**Problem requirements**
Search the entries below for the word "control", then copy each line in which it is found.

★ ★ ★ ★

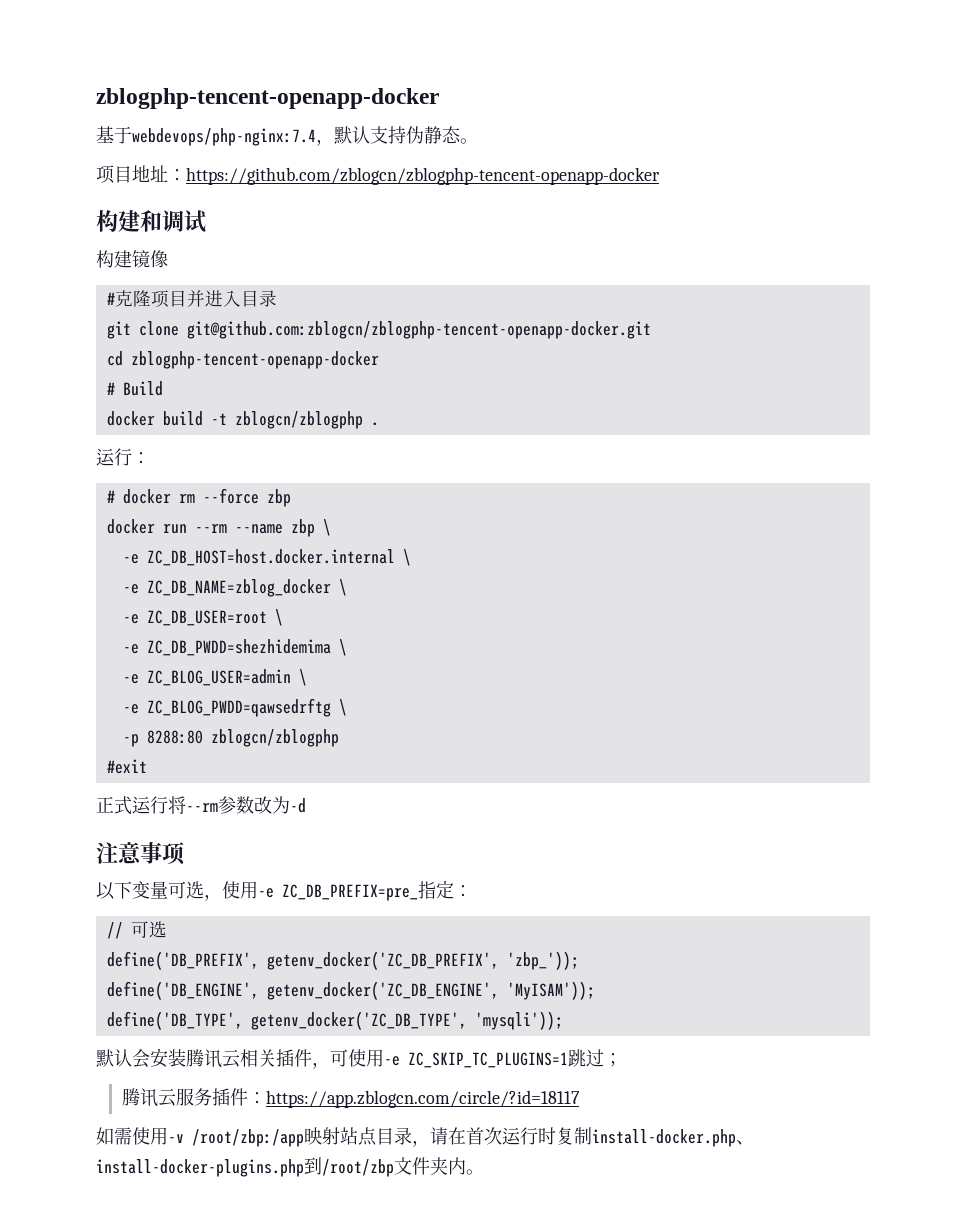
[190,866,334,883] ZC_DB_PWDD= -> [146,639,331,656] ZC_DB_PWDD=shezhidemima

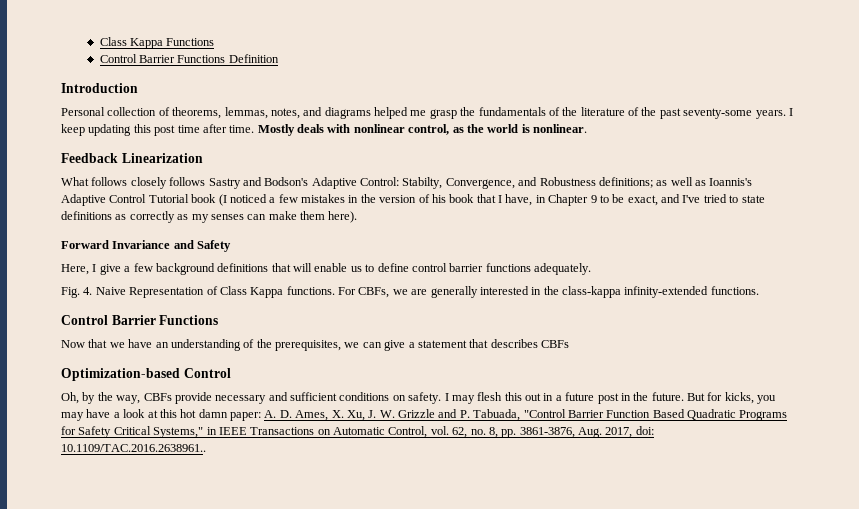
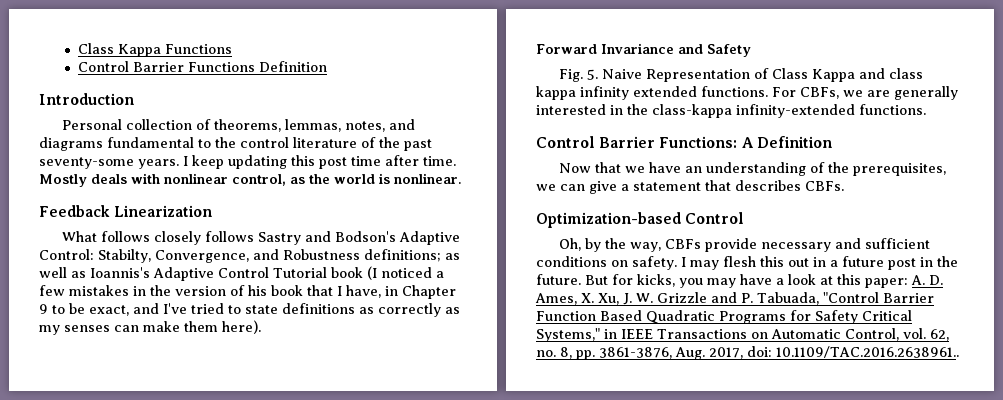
[374,107,578,119] helped me grasp the fundamentals of the -> [107,137,289,148] fundamental to the control
[61,263,591,275] // Here, I give a few background definitions that will enable us to define control barrier functions adequately. -> (751, 50) none
[83,287,93,295] 4. -> [587,69,599,80] 5.
(284, 292) none -> [859,68,924,79] [536,86,697,100] and class kappa infinity extended
[159,315,219,325] Functions -> [659,136,832,148] Functions: A Definition
[541,340,569,348] CBFs -> [805,181,844,191] CBFs.
[180,409,228,418] hot damn -> (861, 279) none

★ ★ ★ ★

**Answer**
[374,107,578,119] helped me grasp the fundamentals of the -> [107,137,289,148] fundamental to the control
[61,263,591,275] // Here, I give a few background definitions that will enable us to define control barrier functions adequately. -> (751, 50) none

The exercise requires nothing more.